Two major side-effects of paclitaxel therapy are frequent hypersensitivity reactions and neuropathy. Standard paclitaxel contains Cremophor EL as a solvent, thus requiring premedication with high doses of antihistamines and corticosteroids, as well as prolonged infusion times. Albumin-bound or nab-paclitaxel was developed to overcome such limitations, and also to ensure more convenient drug administration and improve toxicity profiles.
Early development of paclitaxel was hampered by the high incidence of major hypersensitivity reactions, which in some studies approached 30 percent. Initial observations pointed to the histamine and other vasoactive substances as culprits in the development of hypersensitivity reactions.
A majority of affected individuals presented with type 1 hypersensitivity reactions have primarily shown signs of dyspnea, urticaria and hypotension. Other common symptoms included chest or back pain, excess perspiration or sweating and pruritus.
Oral pre-medication with dexamethasone given orally at 12 and 6 hours before infusion of paclitaxel has been shown to significantly reduce the incidence of paclitaxel-induced hypersensitivity reactions. In addition, patients suffering from major hypersensitivity reactions rechallenged with paclitaxel after receiving high doses of corticosteroids have been free of recurrences, although universal success of this approach has not been demonstrated.
Paclitaxel is able to induce a peripheral neuropathy characterized by sensory symptoms such as paresthesia and numbness in a glove-and-stocking distribution. Symmetrical loss of sensations (proprioception, vibration, pinprick and temperature) is also frequently noted.
Symptoms usually occur between 24 and 72 hours upon treatment with higher doses of the drug (>250 mg per square meter), although they usually occur after multiple courses at conventional dosage protocols (<200 mg per square meter). Severe neurotoxicity is quite rare when administering conventional doses – even in patients with prior exposure neurotoxic agents (such as cisplatin). When severe neurotoxicity ensues, it precludes further administration of high doses of the drug for up to 24 hours.

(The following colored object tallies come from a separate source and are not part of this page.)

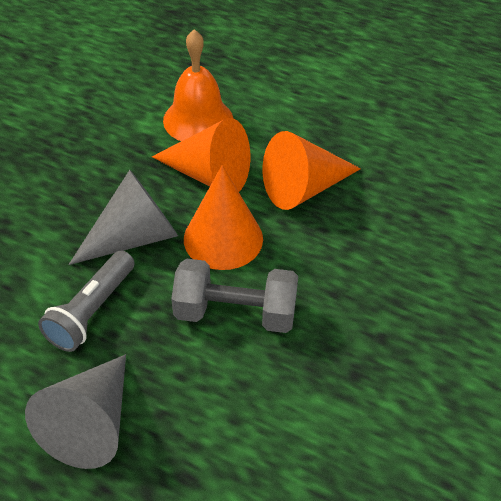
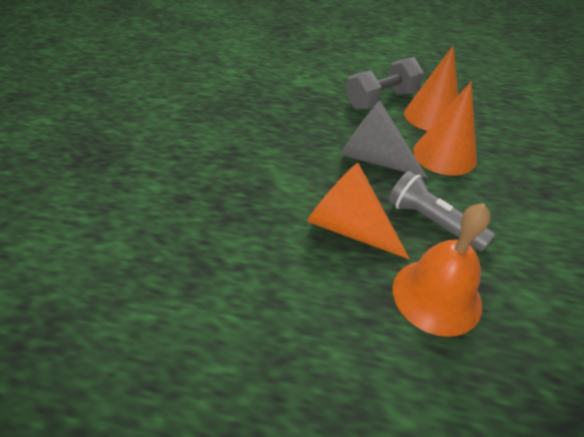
grey cone: 2 -> 1

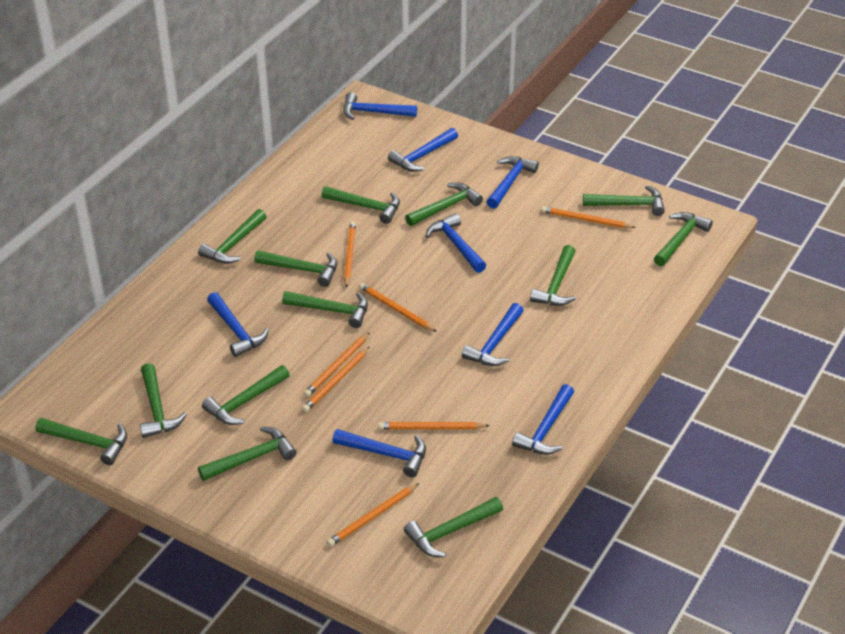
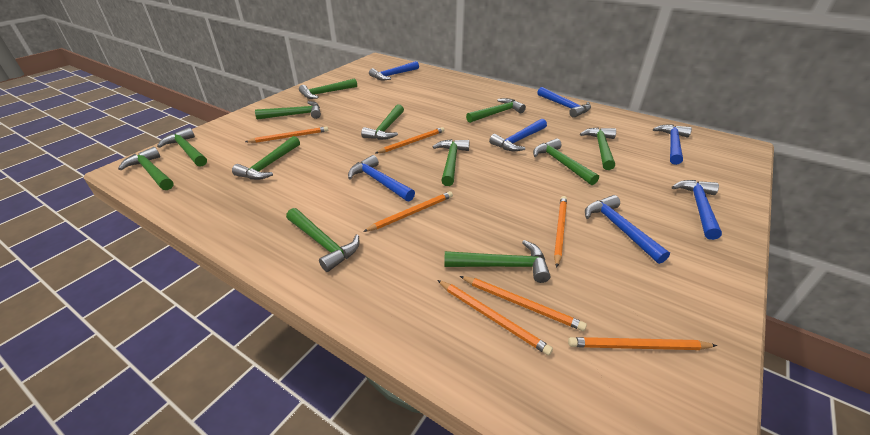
blue hammer: 8 -> 7
green hammer: 13 -> 12

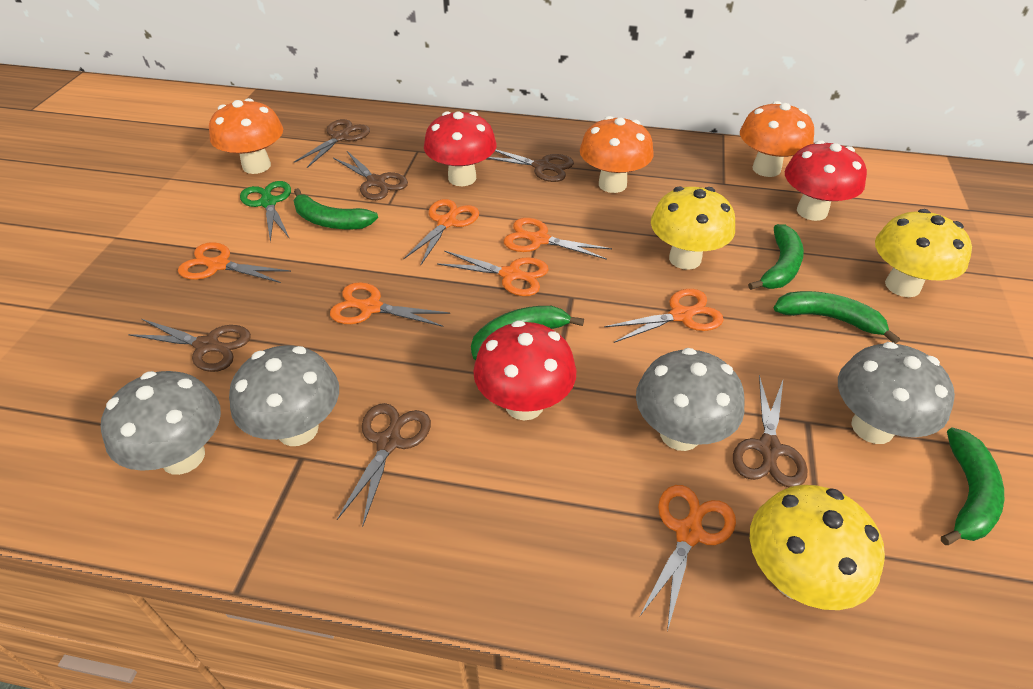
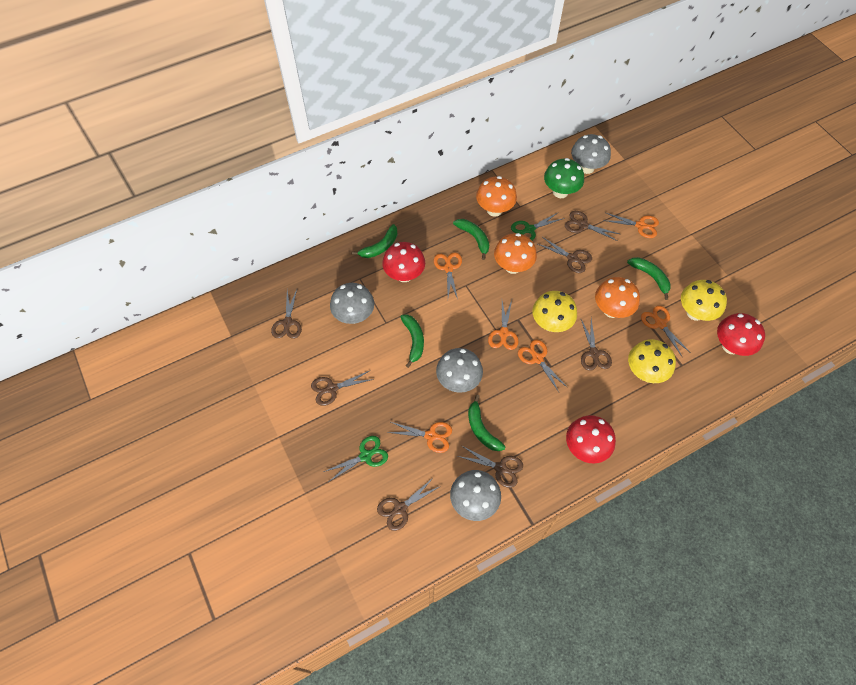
brown scissors: 6 -> 7
green mushroom: 0 -> 1
green scissors: 1 -> 2
orange scissors: 7 -> 6

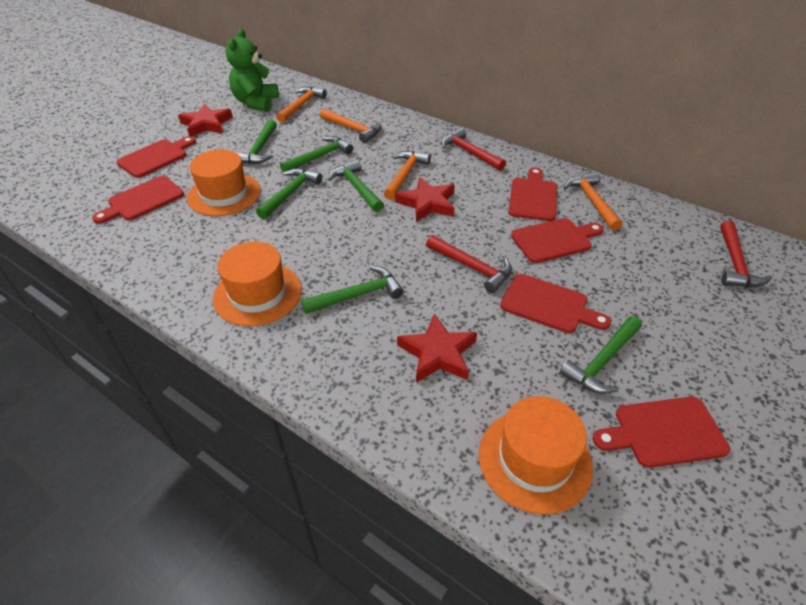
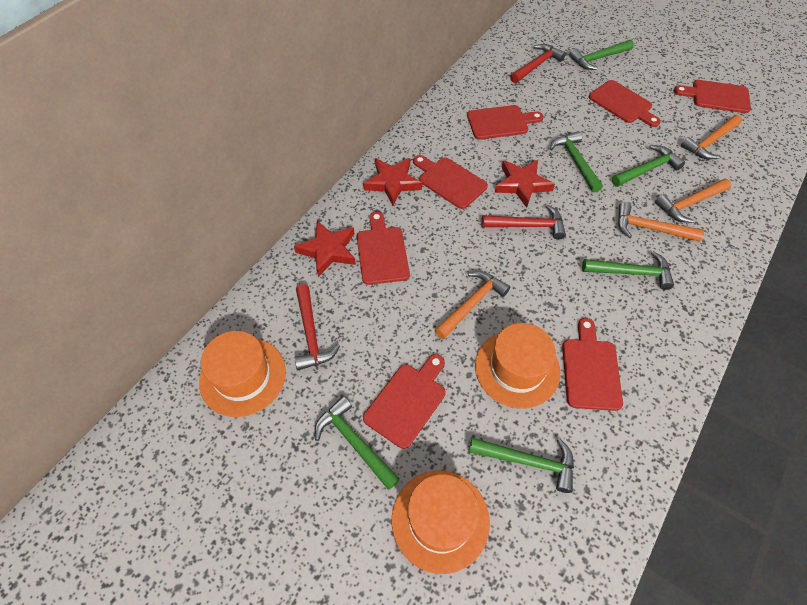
green teddy bear: 1 -> 0
red cutting board: 6 -> 7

Autonomic and motor dysfunction can also represent a problem of paclitaxel therapy, namely in patients with preexisting neuropathies caused by alcoholism, diabetes mellitus and other pathological conditions. Optic nerve can be affected as well, denoted by scintillating scotoma. When it comes to nab-paclitaxel-induced sensory neuropathy, prior history of chemotherapy and dosing schedule are important factors in the development of the disorder.
There is a common occurrence of transient myalgia (muscle pain), usually observed two to five days after therapy at doses above 170 mg per square meter. Insidious myopathy has been observed with high doses of paclitaxel, often in combination with aforementioned cisplatin.
Other common side-effects
One of the principal toxic effects of paclitaxel is a non-cumulative neutropenia (abnormally low count of neutrophils), suggesting that immature hematopoietic cells are not irreversibly damaged. The drug can also reduce the number of erythrocytes resulting in anemia, as well as thrombocytes which can result in bruising and bleeding.
Normal cardiac rhythm can be disturbed, and the most common manifestation is transient asymptomatic bradycardia. Albeit rare, various arrhythmias, ventricular tachycardia, cardiac ischemia and myocardial infarction have also been noted. Cardiac monitoring is thus advisable for patients with ventricular dysfunction and those who may not be able to fully tolerate the drug's potential bradyarrhythmia.
Gastrointestinal effects such as diarrhea and vomiting are also frequent, particularly upon administration of higher doses. Such conditions necessitate at least two liters of fluids every day. Patients with leukemia are especially prone to mucositis and breakdown of the mucosal barrier.
Akin to the effect of other chemotherapeutic agents, eyelashes, eyebrows and other body hair is often temporarily lost. The process usually starts after first or second cycle of chemotherapy. Inflammation at the injection site (along the course of the vein) and in areas where the drug leaves the blood vessel may rarely occur, as well as the consequent inflammatory skin reactions.